In a search for the new aesthetic, this intensive two-day workshop will explore the potency of food as creative fodder. Alive, reproductive and fugacious, food is the perfect analogue for the human body. Not entirely dissimilar to art, food remains necessary to sustain us as living things. A want to integrate them seems like the natural inclination. In addition to the studio curriculum, a battery of images and presentations will be an integral aspect of this workshop. We will look at food used in art throughout history, the centuries-old folk art tradition of Appalachian Whimsy Dolls and how this ephemeral material challenges perception and value. In consideration of time limitations, only a select group of fruits and vegetables will be utilized. Bring your ideas- between sessions participants will be encouraged to acquire unusual fruits and/or vegetables to incorporate into their final project.
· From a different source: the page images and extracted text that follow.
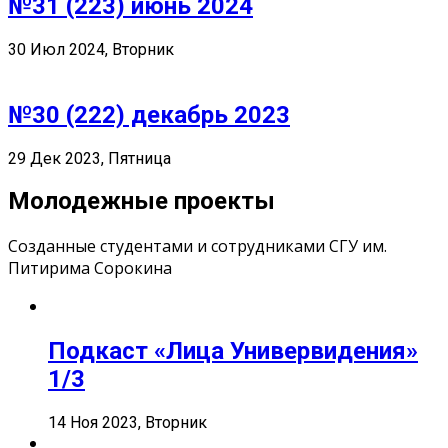
№31 (223) июнь 2024
30 Июл 2024, Вторник
№30 (222) декабрь 2023
29 Дек 2023, Пятница
Молодежные проекты
Созданные студентами и сотрудниками СГУ им.
Питирима Сорокина
Подкаст «Лица Универвидения»
1/3
14 Ноя 2023, Вторник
…a bittersweet awareness of the transience of things…

I explore the ways in which every aspect of a life lived creatively can be considered and incorporated into an artistic practice; where daily customs, cleansing and harvesting rituals, consumption, masturbation, trauma, collecting, taxonomy, architecture, habitation and subsistence are platforms of pertinent and relevant inquiry.

My practice is multifarious, at its hub is the generation, cultivation, mediation and accumulation of objects that are sympathetic with temporality and flux, and largely, investigate the discourse between the immutable and fugacious. I look for beauty where there typically is none, mining for it in refuse, residues and the useless. I am drawn to, and seek to sublimate the anomalous, uncanny and ugly.